Dear Dr. Doi,
Thank you for sharing your work. I appreciate the initiative of replacing ‘statistical significance’ with ‘statistical divergence.’ After a first glance, I present some major criticisms that I hope are constructive.
“Although Fisher’s framework was one of inference, Jerzy Neyman and Egon Pearson tried to move this to a decision framework later on 5 . Regardless of framework, at its core, the p value is a measure of validity of the chosen hypothesis as a source of the study data.”

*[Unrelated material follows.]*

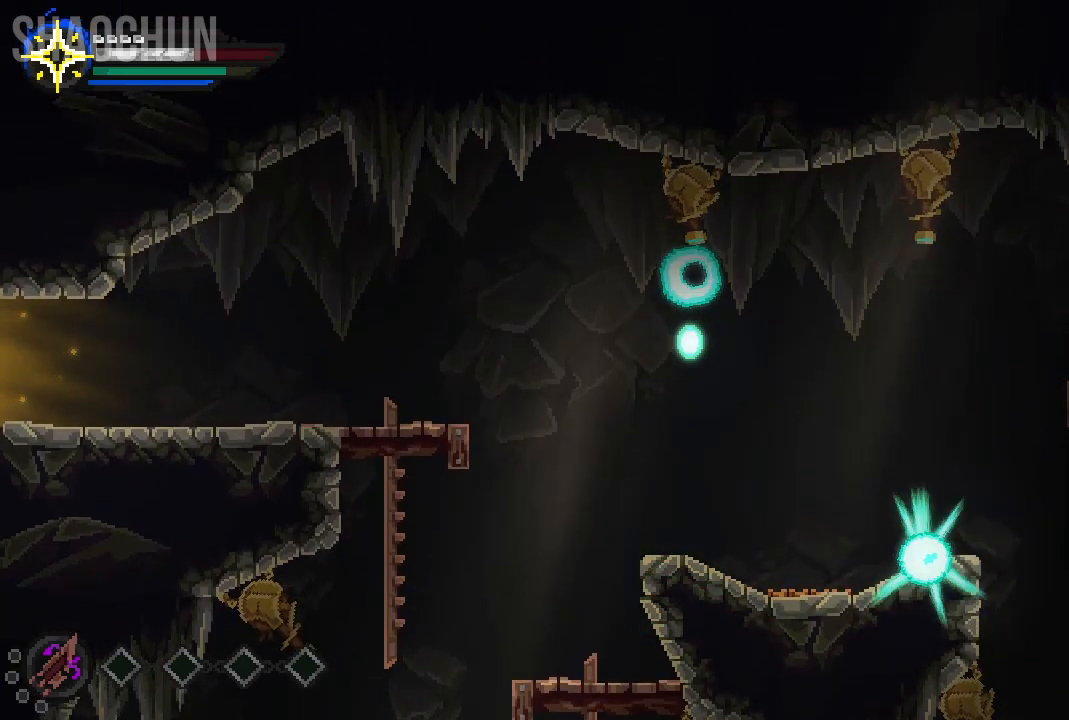
{"dt_ms": 500, "buttons": ["A"], "left_stick": "left", "right_stick": "center", "events": [[17, "left_stick", "center"], [350, "left_stick", "left"], [433, "A", "down"]]}
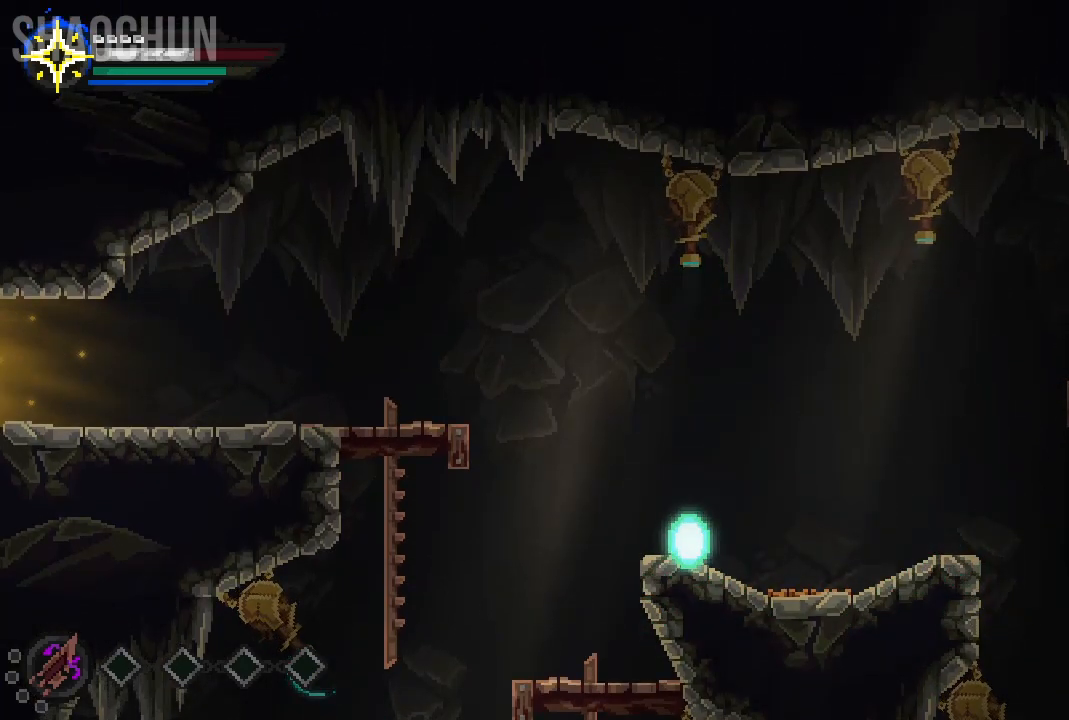
{"dt_ms": 500, "buttons": [], "left_stick": "center", "right_stick": "center", "events": [[233, "X", "down"], [367, "A", "up"], [450, "left_stick", "center"], [483, "X", "up"]]}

I believe two key issues must be emphasized. First, the P-value is derived from a model presumed to be perfectly valid before calculation. Thus, the validity of the very P-value as a measure of the relationship between the data and a specific mathematical hypothesis (e.g., the null hypothesis) is conditional on the plausibility of the remaining assumptions that make up the chosen model (e.g., data normality, absence of outliers, linearity, etc). Moreover, there could be numerous different models (and therefore hypotheses) capable of yielding similar P-values (and these P-values cannot ‘tell us’ which of such models is more - or less - valid). Consequently, considering the P-value as a measure of the validity of a mathematical hypothesis as the source of the observed, numerical data is an overestimation of its capabilities. This problem further amplifies when assessing a scientific hypothesis (e.g., absence of a drug effect), since the underlying validity request encompasses scientific and epistemological assumptions (e.g., absence of human bias, appropriate study design, correct setting of measurement instruments).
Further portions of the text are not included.